Ishiyama Tadahiko, Kashimoto Satoshi, Oguchi Takeshi, Furuya Atsushi, Fukushima Hisashi, Kumazawa Teruo
Department of Anesthesiology, Faculty of Medicine, University of Yamanashi, Japan.
J Clin Anesth. 2006 May;18(3):211-5. doi: 10.1016/j.jclinane.2005.08.005.
To evaluate the effects of clonidine and ephedrine on propofol-induced pain and on hemodynamic changes during the induction sequence.
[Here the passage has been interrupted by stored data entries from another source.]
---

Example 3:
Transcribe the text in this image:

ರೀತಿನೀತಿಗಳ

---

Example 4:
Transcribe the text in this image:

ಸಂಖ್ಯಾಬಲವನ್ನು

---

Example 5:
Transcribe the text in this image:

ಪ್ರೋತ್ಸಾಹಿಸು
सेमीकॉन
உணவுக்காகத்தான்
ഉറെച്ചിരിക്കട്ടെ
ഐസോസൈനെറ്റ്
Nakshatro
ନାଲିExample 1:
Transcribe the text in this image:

This was a prospective, randomized, double-blind study.
The study was conducted at a university hospital.
200 ASA physical status I or II adult patients scheduled for elective surgery.
Patients were randomly allocated to one of 4 groups (50 patients per group): clonidine-ephedrine (CE), clonidine-saline (CS), diazepam-ephedrine (DE), and diazepam-saline (DS). Thirty seconds after the administration of ephedrine or saline, propofol 2 mg/kg was infused at a rate of 18.3 mL/min.
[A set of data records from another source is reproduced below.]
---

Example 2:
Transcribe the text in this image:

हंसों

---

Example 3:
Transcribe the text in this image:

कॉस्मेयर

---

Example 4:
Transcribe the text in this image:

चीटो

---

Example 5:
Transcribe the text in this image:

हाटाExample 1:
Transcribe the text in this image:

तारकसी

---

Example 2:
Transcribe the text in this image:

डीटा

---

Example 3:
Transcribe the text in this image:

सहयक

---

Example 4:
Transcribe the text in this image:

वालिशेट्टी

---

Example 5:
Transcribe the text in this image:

Patients were asked whether they had pain due to propofol injection. A blinded investigator evaluated the pain score: 0 = no pain, 1 = mild pain, 2 = severe pain without behavioral signs such as grimace or arm withdrawal movement, and 3 = severe pain accompanied by behavioral signs. Mean arterial blood pressure (MAP) and heart rate (HR) were measured at 1-minute intervals from just before the administration of ephedrine or saline to 5 minutes after the tracheal intubation.
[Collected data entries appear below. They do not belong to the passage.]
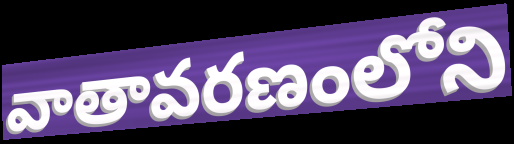
వాతావరణంలోని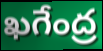
ఖగేంద్రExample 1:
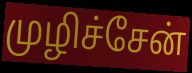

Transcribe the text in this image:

முழிச்சேன்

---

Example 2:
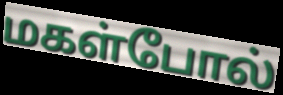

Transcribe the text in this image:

மகள்போல்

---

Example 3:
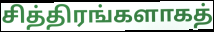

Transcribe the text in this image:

சித்திரங்களாகத்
Median pain score in CE was significantly lower than those in the other groups (P < 0.0001). Pain scores in CS and DE were significantly lower than that in DS (P < 0.05). Ephedrine increased HR in CE and DE (P < 0.05), but clonidine did not augment the effect. Mean arterial blood pressure before tracheal intubation decreased to comparable values in all groups. After the intubation, mean arterial blood pressure and HR in CE and CS were significantly lower than those in DE and DS (P < 0.05).
Combination of clonidine and ephedrine effectively reduced propofol-induced pain, but did not prevent propofol-induced hypotension. Clonidine did not augment low dose of ephedrine-induced increase in HR and produced stable hemodynamic condition during the induction sequence.
评估可乐定和麻黄碱对异丙酚诱导的疼痛以及诱导期血流动力学变化的影响。
这是一项前瞻性、随机、双盲研究。
研究在一家大学医院进行。
200例拟行择期手术的ASA身体状况为I或II级的成年患者。
患者被随机分配到4组之一(每组50例患者):可乐定 - 麻黄碱组(CE)、可乐定 - 生理盐水组(CS)、地西泮 - 麻黄碱组(DE)和地西泮 - 生理盐水组(DS)。给予麻黄碱或生理盐水30秒后,以18.3 mL/分钟的速率输注2 mg/kg异丙酚。
询问患者是否有因异丙酚注射引起的疼痛。一名盲法研究者评估疼痛评分:0 = 无疼痛,1 = 轻度疼痛,2 = 重度疼痛但无如皱眉或手臂回缩动作等行为体征,3 = 重度疼痛伴有行为体征。从给予麻黄碱或生理盐水前直至气管插管后5分钟,每隔1分钟测量平均动脉血压(MAP)和心率(HR)。
CE组的疼痛评分中位数显著低于其他组(P < 0.0001)。CS组和DE组的疼痛评分显著低于DS组(P < 0.05)。麻黄碱使CE组和DE组的HR升高(P < 0.05),但可乐定未增强该效应。气管插管前所有组的平均动脉血压降至相似值。插管后,CE组和CS组的平均动脉血压和HR显著低于DE组和DS组(P < 0.05)。
可乐定和麻黄碱联合使用可有效减轻异丙酚诱导的疼痛,但不能预防异丙酚诱导的低血压。可乐定未增强低剂量麻黄碱引起的HR升高,且在诱导期产生稳定的血流动力学状态。